On streets such as Hatunrumiyoc, walls display stones with more than ten angles, such as the famous twelve-angled stone, which reveals the builders' skill and patience.

Central plazas such as Haukaypata allowed thousands to gather for public rituals, military musters, and royal appearances.
At key moments in the calendar, including the Inti Raymi festival, the entire city participated in ceremonies that reaffirmed loyalty to the Sapa Inca.
From the edge of the city, administrators managed qollqas, or storehouses, that held maize, textiles, and dried meat for distribution during festivals, droughts, or warfare.
On 15 November 1533, Francisco Pizarro and his men entered Cuzco after months of conflict and political manipulation.
They had already executed Atahualpa and taken advantage of the civil war between him and Huáscar.
With the imperial court in disarray and regional loyalties fractured, the city could not organise effective resistance.
Soon after, Pizarro installed Manco Inca Yupanqui as a puppet ruler so that the Spanish could stabilise the region under their supervision.
Initially cooperative, Manco escaped the city in 1536 and returned with an army of tens of thousands, which Spanish accounts estimated at between 40,000 and 100,000 warriors.
This army surrounded Cuzco and attempted to reclaim it. For months, the city teetered on the edge of collapse, yet Spanish cavalry, steel weapons and native allies largely prevented the siege's success.
During the siege, key figures such as Hernando Pizarro and Juan Pizarro played vital roles, although Juan later died from his injuries.
After Manco’s retreat to Vilcabamba, the Spanish seized full control of Cuzco, where they looted temples, melted down sacred artefacts, and tore down ceremonial structures.
They constructed the Church of Santo Domingo over the ruins of the Coricancha, which began to rise in the decades following the conquest.
Other churches, monasteries, and colonial houses appeared across the city, often built directly atop Inca foundations.
Over time, Cuzco became a colonial stronghold, was Viceroy Francisco de Toledo, who led Spanish officials in the 1570s, introduced administrative changes and imposed Christianity.

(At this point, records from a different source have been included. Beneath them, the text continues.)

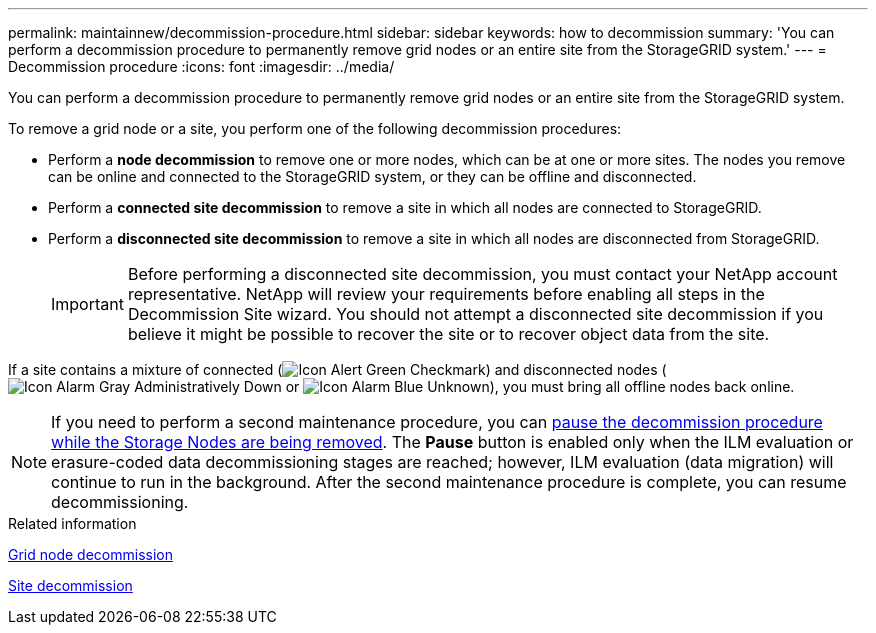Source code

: ---
permalink: maintainnew/decommission-procedure.html
sidebar: sidebar
keywords: how to decommission
summary: 'You can perform a decommission procedure to permanently remove grid nodes or an entire site from the StorageGRID system.'
---
= Decommission procedure
:icons: font
:imagesdir: ../media/

[.lead]
You can perform a decommission procedure to permanently remove grid nodes or an entire site from the StorageGRID system.

To remove a grid node or a site, you perform one of the following decommission procedures:

* Perform a *node decommission* to remove one or more nodes, which can be at one or more sites. The nodes you remove can be online and connected to the StorageGRID system, or they can be offline and disconnected.
* Perform a *connected site decommission* to remove a site in which all nodes are connected to StorageGRID.
* Perform a *disconnected site decommission* to remove a site in which all nodes are disconnected from StorageGRID.
+
IMPORTANT: Before performing a disconnected site decommission, you must contact your NetApp account representative. NetApp will review your requirements before enabling all steps in the Decommission Site wizard. You should not attempt a disconnected site decommission if you believe it might be possible to recover the site or to recover object data from the site.

If a site contains a mixture of connected (image:../media/icon_alert_green_checkmark.png[Icon Alert Green Checkmark]) and disconnected nodes (image:../media/icon_alarm_gray_administratively_down.png[Icon Alarm Gray Administratively Down] or image:../media/icon_alarm_blue_unknown.png[Icon Alarm Blue Unknown]), you must bring all offline nodes back online.

NOTE: If you need to perform a second maintenance procedure, you can xref:pausing-and-resuming-decommission-process-for-storage-nodes.adoc[pause the decommission procedure while the Storage Nodes are being removed]. The *Pause* button is enabled only when the ILM evaluation or erasure-coded data decommissioning stages are reached; however, ILM evaluation (data migration) will continue to run in the background. After the second maintenance procedure is complete, you can resume decommissioning.

.Related information

xref:grid-node-decommissioning.adoc[Grid node decommission]

xref:site-decommissioning.adoc[Site decommission]
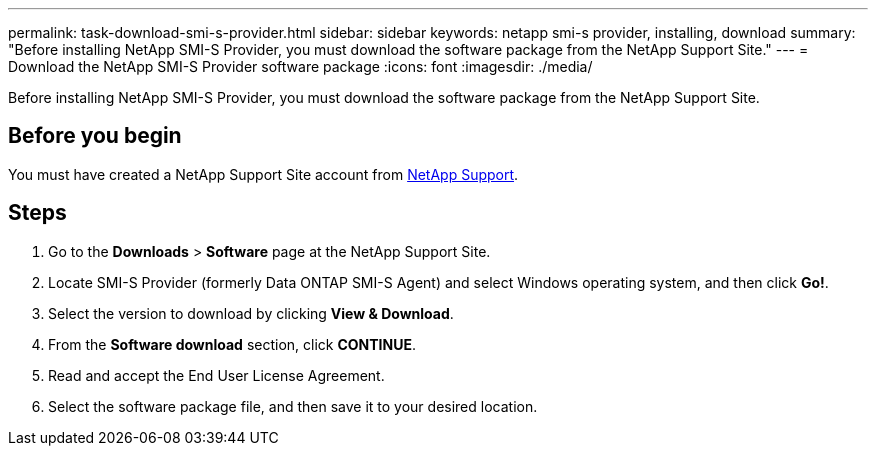 ---
permalink: task-download-smi-s-provider.html
sidebar: sidebar
keywords: netapp smi-s provider, installing, download
summary: "Before installing NetApp SMI-S Provider, you must download the software package from the NetApp Support Site."
---
= Download the NetApp SMI-S Provider software package
:icons: font
:imagesdir: ./media/

[.lead]
Before installing NetApp SMI-S Provider, you must download the software package from the NetApp Support Site.

== Before you begin

You must have created a NetApp Support Site account from https://mysupport.netapp.com/site/global/dashboard[NetApp Support].

== Steps

. Go to the *Downloads* > *Software* page at the NetApp Support Site.
. Locate SMI-S Provider (formerly Data ONTAP SMI-S Agent) and select Windows operating system, and then click *Go!*.
. Select the version to download by clicking *View & Download*.
. From the *Software download* section, click *CONTINUE*.
. Read and accept the End User License Agreement.
. Select the software package file, and then save it to your desired location.
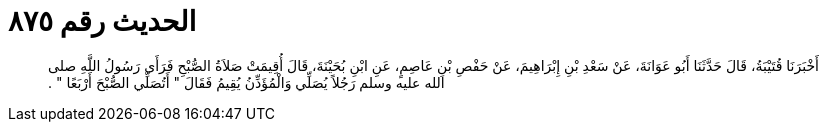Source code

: 
= الحديث رقم ٨٧٥

[quote.hadith]
أَخْبَرَنَا قُتَيْبَةُ، قَالَ حَدَّثَنَا أَبُو عَوَانَةَ، عَنْ سَعْدِ بْنِ إِبْرَاهِيمَ، عَنْ حَفْصِ بْنِ عَاصِمٍ، عَنِ ابْنِ بُحَيْنَةَ، قَالَ أُقِيمَتْ صَلاَةُ الصُّبْحِ فَرَأَى رَسُولُ اللَّهِ صلى الله عليه وسلم رَجُلاً يُصَلِّي وَالْمُؤَذِّنُ يُقِيمُ فَقَالَ ‏"‏ أَتُصَلِّي الصُّبْحَ أَرْبَعًا ‏"‏ ‏.‏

While baroque churches rose across the skyline, the street plan continued to follow Inca foundations.
In many places, the lower walls of colonial buildings still consisted of Inca stonework, making the past visibly present.
Eventually, the city evolved into a mix of Andean and Spanish traditions. Quechua continued to be widely spoken by the majority, and many pre-conquest rituals persisted in altered form.
Even as Spanish colonists imposed new hierarchies, local artisans adapted Catholic iconography to include Andean symbols, creating a distinctive regional style later known as the Escuela Cuzqueña.
By the 20th century, Cuzco had attracted scholars and travellers drawn to its unique mixture of living heritage and archaeological remains, and after UNESCO granted World Heritage status in 1983, further restoration projects uncovered long-buried foundations and reassessed colonial additions.
After the earthquake of 1950, which had exposed extensive Inca masonry under collapsed Spanish structures, conservation work increased.
Today, visitors walk ancient streets that still follow the Inca radial plan, and beneath their feet lie layers of history that speak to conquest, survival, and continuity.